Excerpted data section start

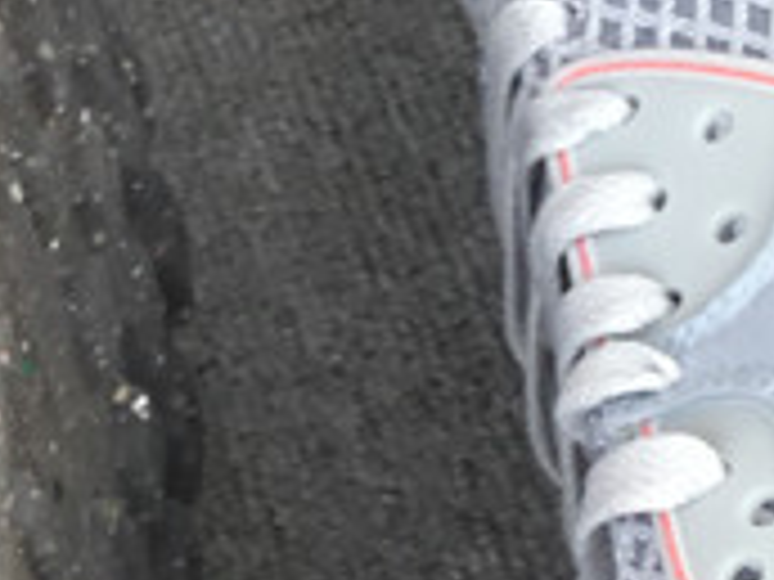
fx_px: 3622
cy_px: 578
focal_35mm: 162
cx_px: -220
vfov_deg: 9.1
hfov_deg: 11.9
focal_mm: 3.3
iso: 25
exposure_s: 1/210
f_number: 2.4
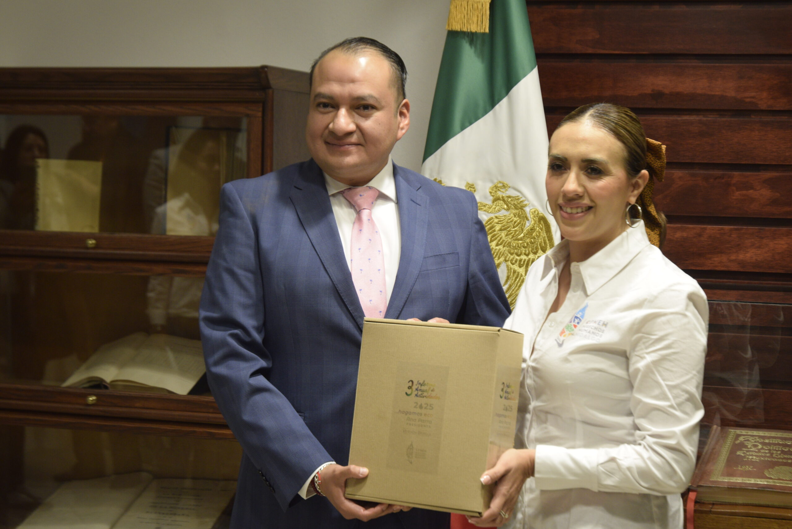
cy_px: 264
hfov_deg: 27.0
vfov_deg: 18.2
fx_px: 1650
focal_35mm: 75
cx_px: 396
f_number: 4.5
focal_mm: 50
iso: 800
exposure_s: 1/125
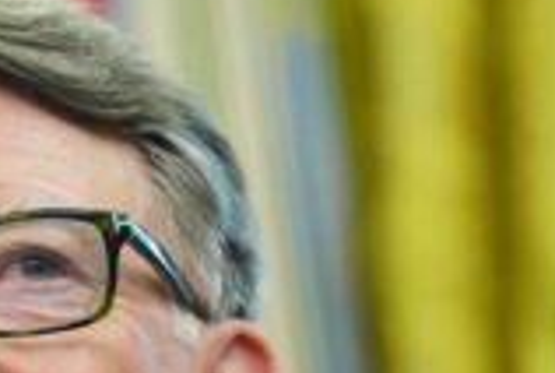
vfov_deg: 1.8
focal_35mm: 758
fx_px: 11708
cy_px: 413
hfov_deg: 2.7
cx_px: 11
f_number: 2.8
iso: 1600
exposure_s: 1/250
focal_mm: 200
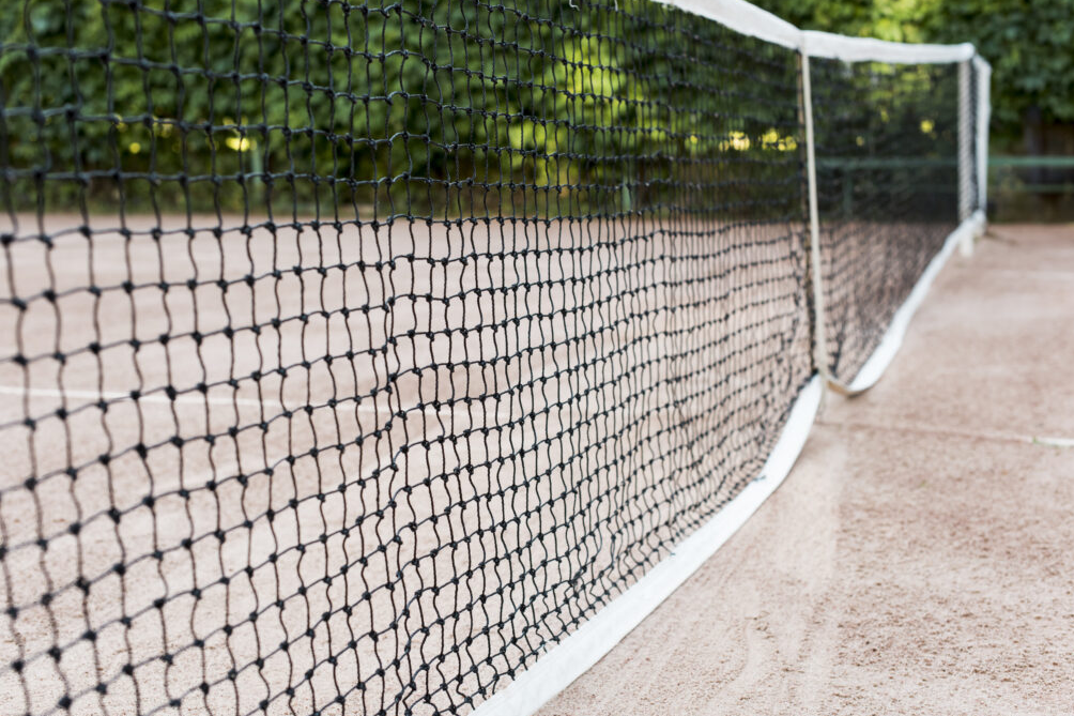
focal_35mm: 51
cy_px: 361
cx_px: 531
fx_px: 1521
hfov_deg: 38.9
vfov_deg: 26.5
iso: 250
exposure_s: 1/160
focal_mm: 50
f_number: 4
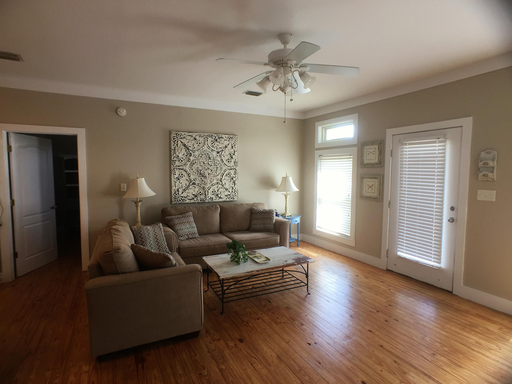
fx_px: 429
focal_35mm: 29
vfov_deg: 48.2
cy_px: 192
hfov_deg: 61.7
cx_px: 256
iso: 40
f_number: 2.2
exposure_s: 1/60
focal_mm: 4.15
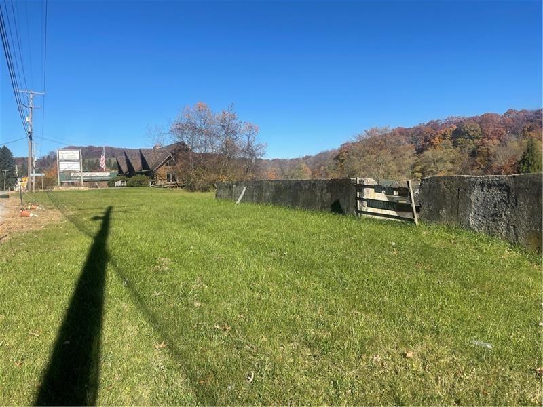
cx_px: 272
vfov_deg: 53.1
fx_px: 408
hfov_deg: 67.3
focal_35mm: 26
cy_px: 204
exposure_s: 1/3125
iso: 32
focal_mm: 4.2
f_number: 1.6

Excerpted data section end

Please print the lines exactly, from the top of the material through the line with "exposure_s: 1/160", and omit the pictures.

fx_px: 3622
cy_px: 578
focal_35mm: 162
cx_px: -220
vfov_deg: 9.1
hfov_deg: 11.9
focal_mm: 3.3
iso: 25
exposure_s: 1/210
f_number: 2.4
cy_px: 264
hfov_deg: 27.0
vfov_deg: 18.2
fx_px: 1650
focal_35mm: 75
cx_px: 396
f_number: 4.5
focal_mm: 50
iso: 800
exposure_s: 1/125
vfov_deg: 1.8
focal_35mm: 758
fx_px: 11708
cy_px: 413
hfov_deg: 2.7
cx_px: 11
f_number: 2.8
iso: 1600
exposure_s: 1/250
focal_mm: 200
focal_35mm: 51
cy_px: 361
cx_px: 531
fx_px: 1521
hfov_deg: 38.9
vfov_deg: 26.5
iso: 250
exposure_s: 1/160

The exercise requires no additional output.